De la contestación de Zoido, en todo caso, se infieren dos cosas.
Uno: el PP, que montó su campaña electoral en Sevilla a partir de la foto del candidato de IU comiendo marisco (sin dar demasiados datos de cómo se abonó dicha comida) está siendo víctima de su propia medicina que, ahora, considera una insidia. Los populares tienen todo el derecho a defenderse, pero idéntico decoro deberían haber aplicado en Sevilla a otros candidatos políticos. Dos: según Zoido, los gastos protocolarios de los demás son dispendios; los suyos, en cambio, un “régimen de protocolo”. El término régimen tiene algo de marcial y, obviamente, tratándose de materias gastronómicas es claramente desafortunado. Ningún político de este sainete parece estar precisamente a dieta. Al contrario.
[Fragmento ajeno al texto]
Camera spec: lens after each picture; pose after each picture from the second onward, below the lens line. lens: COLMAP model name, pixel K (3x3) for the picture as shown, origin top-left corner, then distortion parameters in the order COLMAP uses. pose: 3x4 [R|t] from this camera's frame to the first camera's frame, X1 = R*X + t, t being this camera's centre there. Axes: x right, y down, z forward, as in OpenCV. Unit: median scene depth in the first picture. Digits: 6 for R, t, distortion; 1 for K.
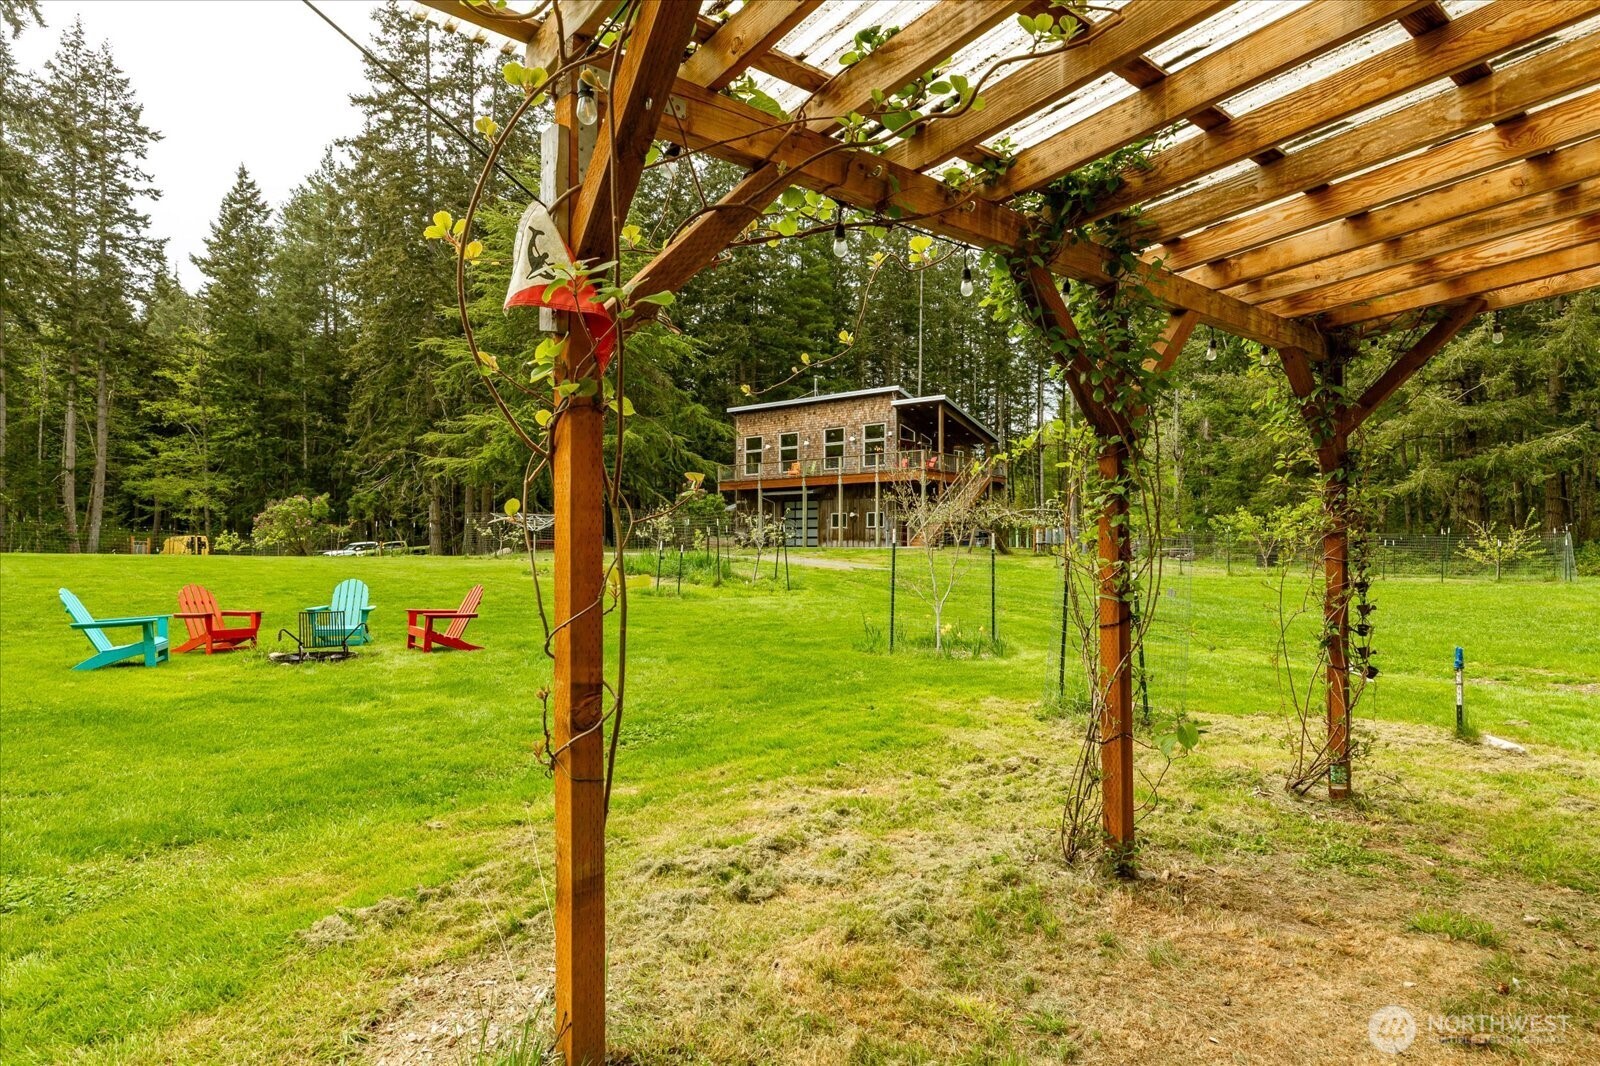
lens RADIAL K [[952.6, 0, 800.0], [0, 952.6, 533.0], [0, 0, 1]] dist [-0.001892, -0.000532]
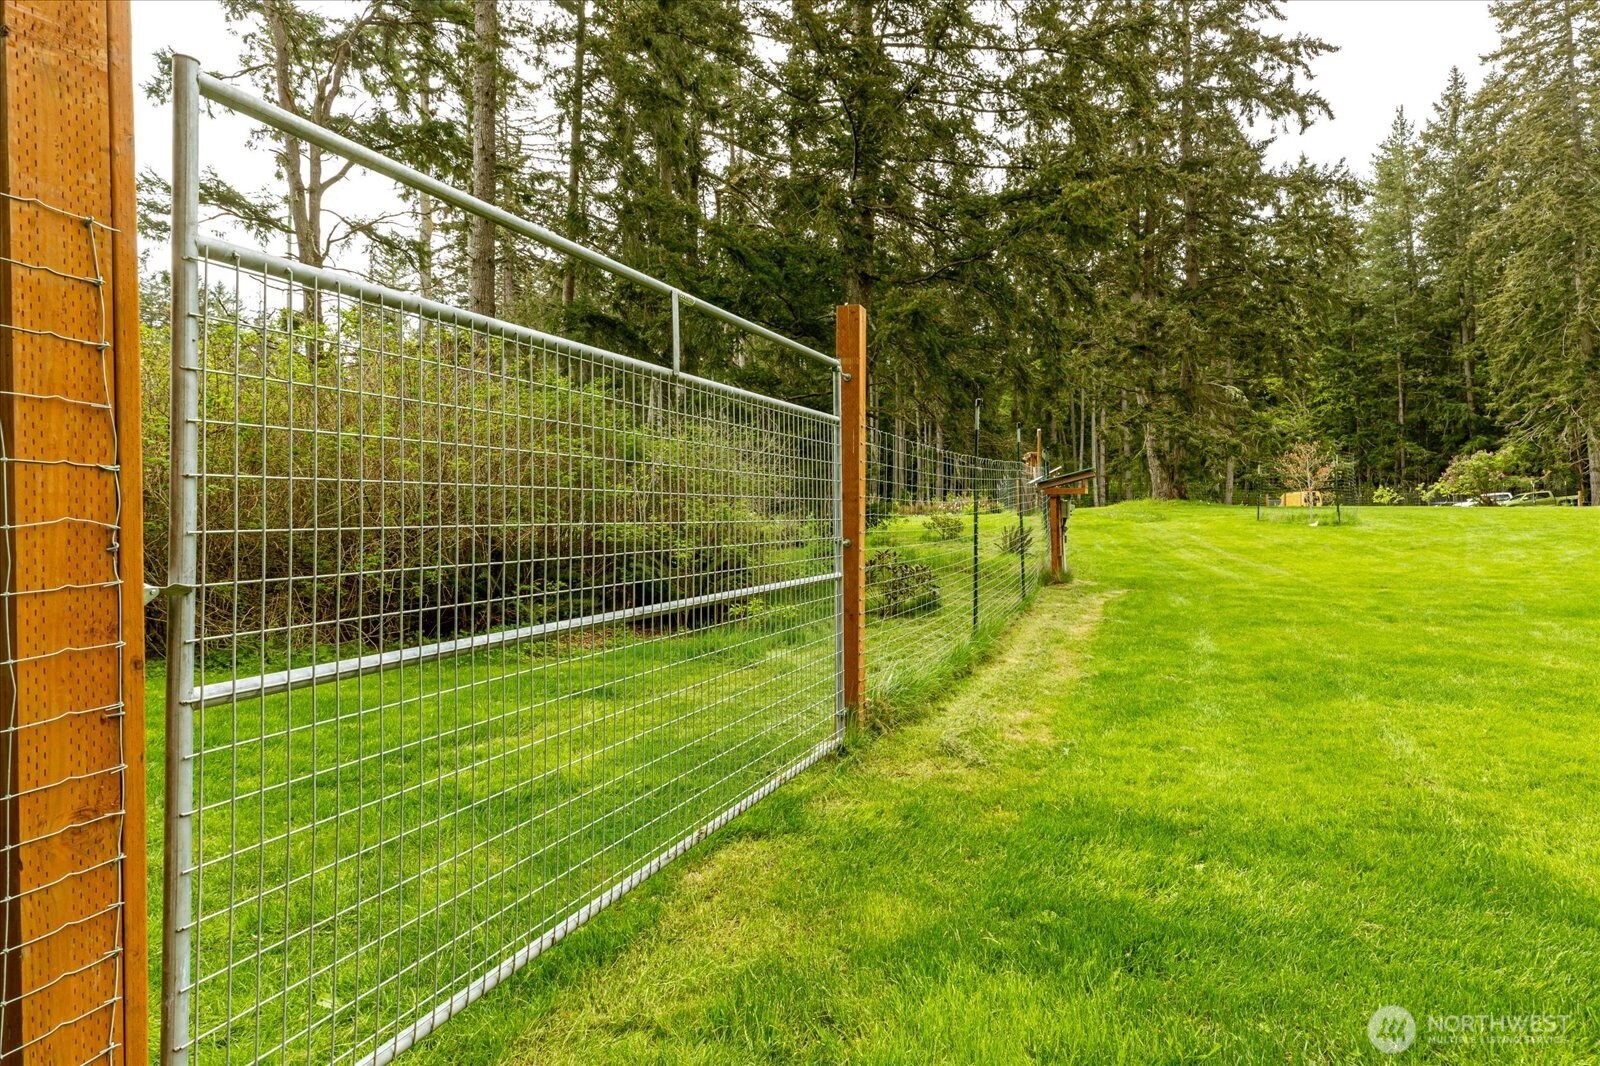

El PP intenta relativizar la cuestión incidiendo en el importe de los gastos. La cuestión no depende de las cifras, sino de la conducta. ¿Se deben pagar los asuntos privados, incluso si son cuestión de protocolo, con dinero público? El sentido común dice que no. También aconseja no presuponer lo que pensarán los ciudadanos, sino dejar que éstos se formen solos su propia opinión. No es exactamente lo mismo. Lo primero se llama manipular. Lo segundo ser transparente. Ni en tiempos boyantes ni por supuesto en la situación económica actual, que llena las oficinas del Inem, los ciudadanos deberían pagar el protocolo de nadie. ¿Por qué tienen que hacerlo? Una cosa es elegir a los políticos como representantes. Otra muy distinta darles la cartera.